Dataset entries:
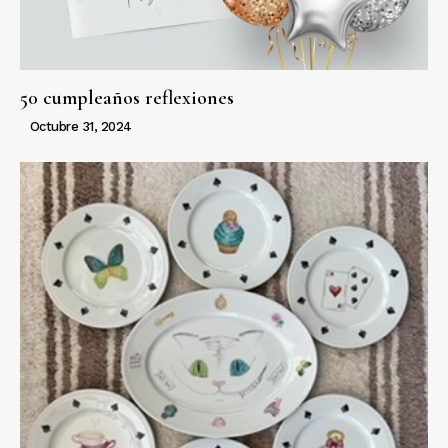
50 cumpleaños reflexiones
Octubre 31, 2024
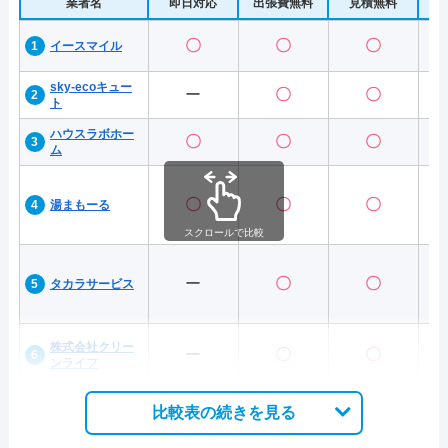
業者名
即日対応
出張費無料
見積無料
水
〇
〇
〇
イースマイル
sky-ecoキュー
ー
〇
〇
ト
ハウスラボホー
〇
〇
〇
ム
〇
〇
〇
湯まもーる
スクロールで比較
ー
〇
〇
タカラサービス
株式会社クリー
ー
〇
〇
ンライフ
比較表の続きを見る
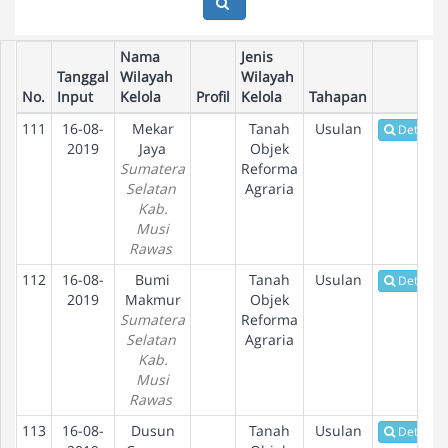
Nama
Jenis
Tanggal
Wilayah
Wilayah
No.
Input
Kelola
Profil
Kelola
Tahapan
111
16-08-
Mekar
Tanah
Usulan
Detail
2019
Jaya
Objek
Sumatera
Reforma
Selatan
Agraria
Kab.
Musi
Rawas
112
16-08-
Bumi
Tanah
Usulan
Detail
2019
Makmur
Objek
Sumatera
Reforma
Selatan
Agraria
Kab.
Musi
Rawas
113
16-08-
Dusun
Tanah
Usulan
Detail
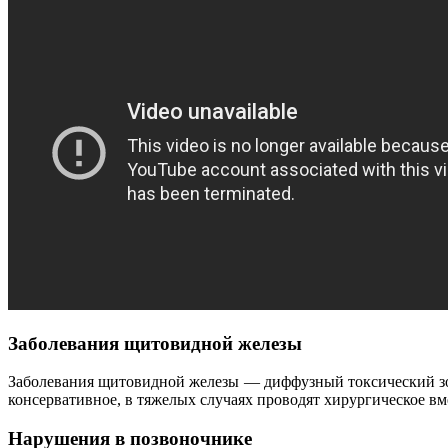
Заболевания щитовидной железы
Заболевания щитовидной железы — диффузный токсический зоб (
консервативное, в тяжелых случаях проводят хирургическое вм
Нарушения в позвоночнике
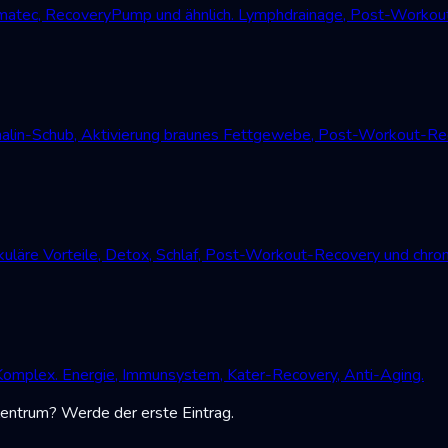
atec, RecoveryPump und ähnlich. Lymphdrainage, Post-Workout
alin-Schub, Aktivierung braunes Fettgewebe, Post-Workout-Reco
uläre Vorteile, Detox, Schlaf, Post-Workout-Recovery und chro
Komplex. Energie, Immunsystem, Kater-Recovery, Anti-Aging.
-Zentrum? Werde der erste Eintrag.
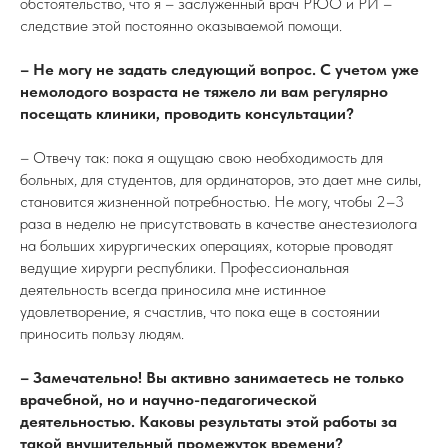
обстоятельство, что я – заслуженный врач РЮО и РИ –
следствие этой постоянно оказываемой помощи.
– Не могу не задать следующий вопрос. С учетом уже
немолодого возраста не тяжело ли вам регулярно
посещать клиники, проводить консультации?
– Отвечу так: пока я ощущаю свою необходимость для
больных, для студентов, для ординаторов, это дает мне силы,
становится жизненной потребностью. Не могу, чтобы 2–3
раза в неделю не присутствовать в качестве анестезиолога
на больших хирургических операциях, которые проводят
ведущие хирурги республики. Профессиональная
деятельность всегда приносила мне истинное
удовлетворение, я счастлив, что пока еще в состоянии
приносить пользу людям.
– Замечательно! Вы активно занимаетесь не только
врачебной, но и научно-педагогической
деятельностью. Каковы результаты этой работы за
такой внушительный промежуток времени?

• **What you will do**: For this exercise, reproduce exactly each line from the one containing "врачебной, но и научно-педагогической" through the last line of the data, and no others.

• **Written answer**:
врачебной, но и научно-педагогической
деятельностью. Каковы результаты этой работы за
такой внушительный промежуток времени?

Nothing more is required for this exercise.